I cleared my throat before responding. “Of course.”
Abagnall reached over his shoulder for the seat belt, snapped it in place. “One time I had a woman call me up, wanted me to find someone, went to see her, and can you guess who she wanted me to locate?”
I waited.
“Elvis. She wanted me to find Elvis Presley. This was around 1990, I think it was, and Elvis had been dead about thirteen years at that point. She lived in a big house, had lots of money, and she had a few screws loose as I’m sure you might have guessed, and she’d never so much as met Elvis in her entire life and had no connection to him whatsoever, but she was convinced that the King was still alive and just waiting for her to find and rescue him. I could have worked for her for a year, trying to track him down for her. She could have been my early retirement plan, this lady, bless her heart. But I had to say no. She was very upset, so I explained to her that I’d been hired once before to find Elvis, and that I’d found him, and he was fine, but wanted to live the rest of his life in peace.”

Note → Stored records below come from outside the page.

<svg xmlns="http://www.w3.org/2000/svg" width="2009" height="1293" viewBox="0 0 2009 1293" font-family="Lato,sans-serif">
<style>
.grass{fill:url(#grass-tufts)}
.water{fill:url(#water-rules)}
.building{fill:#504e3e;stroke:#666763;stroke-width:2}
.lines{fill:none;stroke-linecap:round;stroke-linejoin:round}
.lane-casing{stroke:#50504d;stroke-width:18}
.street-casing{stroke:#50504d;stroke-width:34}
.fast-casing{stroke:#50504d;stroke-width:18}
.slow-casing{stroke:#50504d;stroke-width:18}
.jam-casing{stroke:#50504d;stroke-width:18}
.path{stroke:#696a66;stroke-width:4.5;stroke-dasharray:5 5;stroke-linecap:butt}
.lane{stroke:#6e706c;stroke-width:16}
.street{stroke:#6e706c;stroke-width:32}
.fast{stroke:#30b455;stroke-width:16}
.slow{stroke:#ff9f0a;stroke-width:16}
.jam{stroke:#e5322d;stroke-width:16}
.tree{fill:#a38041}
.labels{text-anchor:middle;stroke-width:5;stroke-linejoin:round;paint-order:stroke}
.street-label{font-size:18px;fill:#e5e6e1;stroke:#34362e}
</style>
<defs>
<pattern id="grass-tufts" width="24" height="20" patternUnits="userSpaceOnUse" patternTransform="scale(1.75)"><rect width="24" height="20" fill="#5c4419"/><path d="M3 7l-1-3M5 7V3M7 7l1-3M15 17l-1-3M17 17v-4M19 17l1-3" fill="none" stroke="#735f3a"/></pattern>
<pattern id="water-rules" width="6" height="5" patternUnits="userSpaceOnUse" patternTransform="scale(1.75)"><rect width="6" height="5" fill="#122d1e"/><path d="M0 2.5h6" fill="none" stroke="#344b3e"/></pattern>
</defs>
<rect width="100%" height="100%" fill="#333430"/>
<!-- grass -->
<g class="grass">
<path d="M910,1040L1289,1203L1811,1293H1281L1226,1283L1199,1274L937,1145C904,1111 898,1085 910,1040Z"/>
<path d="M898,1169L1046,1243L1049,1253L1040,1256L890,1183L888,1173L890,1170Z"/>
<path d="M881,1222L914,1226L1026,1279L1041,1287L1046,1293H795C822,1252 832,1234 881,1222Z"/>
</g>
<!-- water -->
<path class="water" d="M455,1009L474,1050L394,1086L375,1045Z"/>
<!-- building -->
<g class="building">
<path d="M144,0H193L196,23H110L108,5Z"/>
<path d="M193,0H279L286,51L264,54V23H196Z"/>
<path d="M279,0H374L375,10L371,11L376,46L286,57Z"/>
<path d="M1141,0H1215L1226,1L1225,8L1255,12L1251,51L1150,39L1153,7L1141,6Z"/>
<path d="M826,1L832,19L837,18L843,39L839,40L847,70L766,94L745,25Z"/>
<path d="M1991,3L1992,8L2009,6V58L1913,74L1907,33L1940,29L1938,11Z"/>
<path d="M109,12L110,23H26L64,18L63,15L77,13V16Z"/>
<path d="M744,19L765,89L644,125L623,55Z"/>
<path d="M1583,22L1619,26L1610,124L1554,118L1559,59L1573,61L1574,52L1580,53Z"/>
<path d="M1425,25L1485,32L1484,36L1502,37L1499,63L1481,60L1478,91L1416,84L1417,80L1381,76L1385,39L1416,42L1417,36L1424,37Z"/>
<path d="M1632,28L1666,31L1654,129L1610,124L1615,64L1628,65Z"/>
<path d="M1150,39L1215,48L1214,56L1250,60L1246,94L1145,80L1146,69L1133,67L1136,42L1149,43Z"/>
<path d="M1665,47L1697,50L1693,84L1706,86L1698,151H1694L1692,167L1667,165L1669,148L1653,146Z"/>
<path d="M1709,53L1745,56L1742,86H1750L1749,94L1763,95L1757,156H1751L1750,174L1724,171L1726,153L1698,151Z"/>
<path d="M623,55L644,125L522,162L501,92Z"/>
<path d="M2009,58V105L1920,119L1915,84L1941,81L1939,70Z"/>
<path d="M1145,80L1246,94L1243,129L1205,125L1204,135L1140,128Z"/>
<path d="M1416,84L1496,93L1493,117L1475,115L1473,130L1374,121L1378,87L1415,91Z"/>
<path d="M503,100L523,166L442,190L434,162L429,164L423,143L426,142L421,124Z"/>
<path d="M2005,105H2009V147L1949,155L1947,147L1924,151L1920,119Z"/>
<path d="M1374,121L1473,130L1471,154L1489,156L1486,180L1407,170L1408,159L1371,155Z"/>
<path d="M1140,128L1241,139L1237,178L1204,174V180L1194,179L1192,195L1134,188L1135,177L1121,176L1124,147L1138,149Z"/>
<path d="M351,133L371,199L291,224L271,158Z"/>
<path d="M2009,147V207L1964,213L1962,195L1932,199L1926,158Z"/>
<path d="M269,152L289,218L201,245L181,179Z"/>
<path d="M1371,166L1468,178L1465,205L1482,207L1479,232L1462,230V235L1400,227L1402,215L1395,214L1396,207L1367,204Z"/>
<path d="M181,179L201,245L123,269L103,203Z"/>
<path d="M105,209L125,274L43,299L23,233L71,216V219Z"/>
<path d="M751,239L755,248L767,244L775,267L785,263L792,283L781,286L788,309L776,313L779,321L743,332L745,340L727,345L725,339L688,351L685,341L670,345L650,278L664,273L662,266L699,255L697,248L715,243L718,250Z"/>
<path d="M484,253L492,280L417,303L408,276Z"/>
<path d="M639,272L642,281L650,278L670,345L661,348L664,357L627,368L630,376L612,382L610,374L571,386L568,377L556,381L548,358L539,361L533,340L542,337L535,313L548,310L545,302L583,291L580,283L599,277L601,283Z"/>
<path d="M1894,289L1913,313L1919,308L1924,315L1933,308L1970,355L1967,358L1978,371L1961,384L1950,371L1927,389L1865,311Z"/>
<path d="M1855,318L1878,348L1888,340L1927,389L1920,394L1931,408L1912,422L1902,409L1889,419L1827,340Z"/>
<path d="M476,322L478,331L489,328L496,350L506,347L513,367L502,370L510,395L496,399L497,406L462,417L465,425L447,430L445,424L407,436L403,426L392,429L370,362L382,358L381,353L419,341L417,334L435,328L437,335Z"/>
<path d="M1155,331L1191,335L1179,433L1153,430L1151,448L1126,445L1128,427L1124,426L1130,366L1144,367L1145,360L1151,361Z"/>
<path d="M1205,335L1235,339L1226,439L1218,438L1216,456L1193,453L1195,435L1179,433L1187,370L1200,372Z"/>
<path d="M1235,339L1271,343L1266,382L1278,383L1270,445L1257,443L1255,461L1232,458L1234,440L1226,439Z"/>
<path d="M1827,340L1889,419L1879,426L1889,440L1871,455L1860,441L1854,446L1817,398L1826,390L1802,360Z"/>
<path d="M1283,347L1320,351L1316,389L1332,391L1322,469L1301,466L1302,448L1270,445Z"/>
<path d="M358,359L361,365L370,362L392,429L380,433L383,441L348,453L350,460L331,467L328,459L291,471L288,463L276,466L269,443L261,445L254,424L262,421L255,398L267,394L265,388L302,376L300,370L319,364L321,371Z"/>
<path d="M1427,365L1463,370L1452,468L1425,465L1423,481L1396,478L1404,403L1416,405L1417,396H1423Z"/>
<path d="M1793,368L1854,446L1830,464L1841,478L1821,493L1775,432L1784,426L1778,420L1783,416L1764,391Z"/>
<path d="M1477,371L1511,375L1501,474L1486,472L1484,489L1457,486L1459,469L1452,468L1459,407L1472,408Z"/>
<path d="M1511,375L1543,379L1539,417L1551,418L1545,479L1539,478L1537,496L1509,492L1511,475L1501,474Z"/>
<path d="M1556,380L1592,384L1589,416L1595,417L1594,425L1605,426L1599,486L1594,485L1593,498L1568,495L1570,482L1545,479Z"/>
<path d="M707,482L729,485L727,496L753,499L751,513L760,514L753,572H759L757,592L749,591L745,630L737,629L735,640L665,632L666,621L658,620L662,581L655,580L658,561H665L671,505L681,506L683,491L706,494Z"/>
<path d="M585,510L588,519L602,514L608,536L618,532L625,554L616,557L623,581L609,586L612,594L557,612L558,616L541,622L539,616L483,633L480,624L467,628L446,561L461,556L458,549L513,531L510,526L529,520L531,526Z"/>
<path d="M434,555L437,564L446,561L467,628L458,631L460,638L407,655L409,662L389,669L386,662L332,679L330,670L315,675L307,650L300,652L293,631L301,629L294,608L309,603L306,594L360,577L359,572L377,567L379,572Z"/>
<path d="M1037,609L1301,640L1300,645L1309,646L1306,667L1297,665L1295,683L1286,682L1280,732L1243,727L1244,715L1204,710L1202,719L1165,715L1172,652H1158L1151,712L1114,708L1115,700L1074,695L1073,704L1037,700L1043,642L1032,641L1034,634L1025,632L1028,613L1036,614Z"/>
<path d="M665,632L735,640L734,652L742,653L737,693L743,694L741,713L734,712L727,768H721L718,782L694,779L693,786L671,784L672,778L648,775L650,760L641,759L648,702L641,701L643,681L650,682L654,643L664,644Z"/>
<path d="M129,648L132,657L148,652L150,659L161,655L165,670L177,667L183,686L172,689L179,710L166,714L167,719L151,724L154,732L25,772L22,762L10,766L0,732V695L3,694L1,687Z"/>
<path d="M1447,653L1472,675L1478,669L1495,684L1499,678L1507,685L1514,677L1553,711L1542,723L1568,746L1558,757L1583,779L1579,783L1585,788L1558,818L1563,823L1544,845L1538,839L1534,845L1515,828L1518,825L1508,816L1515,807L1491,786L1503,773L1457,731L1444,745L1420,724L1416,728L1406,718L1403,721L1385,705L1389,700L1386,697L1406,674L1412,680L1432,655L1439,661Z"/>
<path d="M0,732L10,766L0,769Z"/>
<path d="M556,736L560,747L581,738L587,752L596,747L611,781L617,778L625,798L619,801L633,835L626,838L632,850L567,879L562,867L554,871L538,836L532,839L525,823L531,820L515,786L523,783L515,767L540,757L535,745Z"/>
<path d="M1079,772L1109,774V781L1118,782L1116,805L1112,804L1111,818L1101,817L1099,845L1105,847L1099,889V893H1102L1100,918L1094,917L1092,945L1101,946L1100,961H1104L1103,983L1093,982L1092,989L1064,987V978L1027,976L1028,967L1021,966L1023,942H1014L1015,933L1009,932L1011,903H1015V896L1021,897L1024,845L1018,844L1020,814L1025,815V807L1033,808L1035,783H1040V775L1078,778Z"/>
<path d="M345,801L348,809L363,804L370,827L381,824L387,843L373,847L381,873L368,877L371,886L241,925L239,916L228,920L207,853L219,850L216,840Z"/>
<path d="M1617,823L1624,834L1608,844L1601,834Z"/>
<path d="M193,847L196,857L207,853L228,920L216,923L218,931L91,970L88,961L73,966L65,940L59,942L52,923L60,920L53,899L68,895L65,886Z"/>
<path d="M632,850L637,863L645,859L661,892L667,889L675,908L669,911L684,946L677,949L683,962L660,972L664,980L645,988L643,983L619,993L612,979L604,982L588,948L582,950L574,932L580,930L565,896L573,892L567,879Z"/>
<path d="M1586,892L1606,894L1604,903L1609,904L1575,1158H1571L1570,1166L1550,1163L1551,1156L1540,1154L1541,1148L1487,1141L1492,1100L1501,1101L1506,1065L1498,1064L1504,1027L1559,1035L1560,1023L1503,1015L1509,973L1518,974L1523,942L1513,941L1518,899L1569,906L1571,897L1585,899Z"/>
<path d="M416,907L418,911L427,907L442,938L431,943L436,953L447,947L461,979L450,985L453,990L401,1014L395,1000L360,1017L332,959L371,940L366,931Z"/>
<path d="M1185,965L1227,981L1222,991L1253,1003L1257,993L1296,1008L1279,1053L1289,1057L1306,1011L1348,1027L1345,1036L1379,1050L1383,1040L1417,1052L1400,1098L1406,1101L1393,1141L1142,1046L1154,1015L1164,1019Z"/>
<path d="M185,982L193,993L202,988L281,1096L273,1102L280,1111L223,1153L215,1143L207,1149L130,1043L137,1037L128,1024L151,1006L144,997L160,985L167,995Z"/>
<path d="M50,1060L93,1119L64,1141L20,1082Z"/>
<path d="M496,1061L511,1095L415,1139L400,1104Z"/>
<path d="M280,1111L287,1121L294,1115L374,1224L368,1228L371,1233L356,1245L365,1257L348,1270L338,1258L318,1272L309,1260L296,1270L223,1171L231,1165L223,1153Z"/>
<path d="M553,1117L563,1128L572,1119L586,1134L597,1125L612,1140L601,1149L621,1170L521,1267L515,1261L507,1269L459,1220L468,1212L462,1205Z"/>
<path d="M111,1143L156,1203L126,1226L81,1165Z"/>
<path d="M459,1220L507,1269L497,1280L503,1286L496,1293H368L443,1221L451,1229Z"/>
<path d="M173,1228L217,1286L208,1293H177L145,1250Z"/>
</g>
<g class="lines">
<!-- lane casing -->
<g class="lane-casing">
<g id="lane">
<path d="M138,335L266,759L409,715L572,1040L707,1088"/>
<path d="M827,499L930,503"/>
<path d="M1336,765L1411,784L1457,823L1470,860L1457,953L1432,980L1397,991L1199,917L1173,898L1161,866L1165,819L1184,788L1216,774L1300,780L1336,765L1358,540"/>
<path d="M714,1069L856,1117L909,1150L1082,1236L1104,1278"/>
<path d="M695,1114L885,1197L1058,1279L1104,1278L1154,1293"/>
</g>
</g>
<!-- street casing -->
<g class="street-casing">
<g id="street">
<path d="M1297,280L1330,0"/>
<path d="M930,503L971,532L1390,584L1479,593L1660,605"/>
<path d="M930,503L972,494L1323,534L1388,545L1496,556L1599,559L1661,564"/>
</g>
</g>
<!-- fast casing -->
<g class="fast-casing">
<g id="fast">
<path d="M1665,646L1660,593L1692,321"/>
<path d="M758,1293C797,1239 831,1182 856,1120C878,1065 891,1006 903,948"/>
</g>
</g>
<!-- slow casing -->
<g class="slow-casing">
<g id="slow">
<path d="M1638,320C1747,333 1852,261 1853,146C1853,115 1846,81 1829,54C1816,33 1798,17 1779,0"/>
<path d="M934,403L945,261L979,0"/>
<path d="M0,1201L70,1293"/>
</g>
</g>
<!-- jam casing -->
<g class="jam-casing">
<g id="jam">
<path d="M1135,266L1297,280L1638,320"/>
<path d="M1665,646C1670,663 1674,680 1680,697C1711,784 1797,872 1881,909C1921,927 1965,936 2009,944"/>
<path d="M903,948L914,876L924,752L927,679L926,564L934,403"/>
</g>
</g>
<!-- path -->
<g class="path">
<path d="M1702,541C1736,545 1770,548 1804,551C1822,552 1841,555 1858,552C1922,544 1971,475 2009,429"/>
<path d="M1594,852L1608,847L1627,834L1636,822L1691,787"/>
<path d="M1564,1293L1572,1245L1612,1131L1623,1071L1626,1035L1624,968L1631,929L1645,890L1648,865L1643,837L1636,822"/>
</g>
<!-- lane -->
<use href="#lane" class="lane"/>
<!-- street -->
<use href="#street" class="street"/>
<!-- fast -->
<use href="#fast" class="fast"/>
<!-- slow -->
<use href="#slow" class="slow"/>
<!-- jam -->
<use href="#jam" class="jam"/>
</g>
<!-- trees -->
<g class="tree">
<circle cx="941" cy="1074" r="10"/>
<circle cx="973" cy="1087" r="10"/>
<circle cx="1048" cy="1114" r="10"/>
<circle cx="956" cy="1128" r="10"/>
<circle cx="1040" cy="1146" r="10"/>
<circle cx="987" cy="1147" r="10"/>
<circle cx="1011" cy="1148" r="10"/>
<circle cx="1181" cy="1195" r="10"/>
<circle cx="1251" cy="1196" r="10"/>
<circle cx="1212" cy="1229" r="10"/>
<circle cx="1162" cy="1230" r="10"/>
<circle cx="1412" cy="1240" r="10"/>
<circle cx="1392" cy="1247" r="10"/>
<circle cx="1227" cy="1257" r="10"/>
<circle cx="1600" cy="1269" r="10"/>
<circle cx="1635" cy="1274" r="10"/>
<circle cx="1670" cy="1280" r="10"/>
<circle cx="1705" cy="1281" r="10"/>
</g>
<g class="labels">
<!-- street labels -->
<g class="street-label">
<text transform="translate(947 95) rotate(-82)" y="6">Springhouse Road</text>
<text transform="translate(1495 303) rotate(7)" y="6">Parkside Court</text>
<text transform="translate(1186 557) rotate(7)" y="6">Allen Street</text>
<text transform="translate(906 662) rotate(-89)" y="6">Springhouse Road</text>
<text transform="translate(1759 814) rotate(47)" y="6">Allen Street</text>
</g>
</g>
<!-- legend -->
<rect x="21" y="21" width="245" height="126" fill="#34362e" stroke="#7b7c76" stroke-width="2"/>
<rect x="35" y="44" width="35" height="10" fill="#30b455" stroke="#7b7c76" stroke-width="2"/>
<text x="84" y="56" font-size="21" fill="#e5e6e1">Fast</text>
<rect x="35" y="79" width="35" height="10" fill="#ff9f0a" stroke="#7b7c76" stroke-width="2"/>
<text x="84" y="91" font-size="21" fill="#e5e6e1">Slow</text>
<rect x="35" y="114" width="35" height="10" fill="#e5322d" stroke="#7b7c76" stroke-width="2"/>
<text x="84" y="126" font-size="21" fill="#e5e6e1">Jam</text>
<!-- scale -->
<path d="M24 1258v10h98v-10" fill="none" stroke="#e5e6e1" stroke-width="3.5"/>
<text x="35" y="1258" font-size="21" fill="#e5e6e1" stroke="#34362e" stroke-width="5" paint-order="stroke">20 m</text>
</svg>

“No kidding. And did she accept that?”
“Well, she seemed to at the time. Of course, she might have called some other detective. For all I know, he’s still working on the case.” He chuckled softly to himself. “Wouldn’t that be something.”
“What’s your point, Mr. Abagnall?” I asked.
“I guess the point I’m making is, your wife really wants to know what happened to her parents and her brother. I wouldn’t take a check from someone I thought was trying to string me a line. Your wife isn’t trying to string me a line.”
“No, I don’t think she is, either,” I said. “But this woman who wanted you to find Elvis, was she trying to string you a line? Or did she really believe, in her heart, that Elvis was still alive?”
Abagnall gave me a sad smile. “I’ll report back to you folks in three days, sooner if I learn anything interesting.”
16
“Men are weak - not you, of course – and they let you down, but just as often it’s the women who’ll really betray you,” she said.
“I know. You’ve said this before,” he said.
“Oh, I’m sorry.” Getting sarcastic. He didn’t like it when she got like that. “Am I boring you, sweetheart?”
“No, it’s okay. Go ahead. You were saying. Women will betray you, too. I was listening.”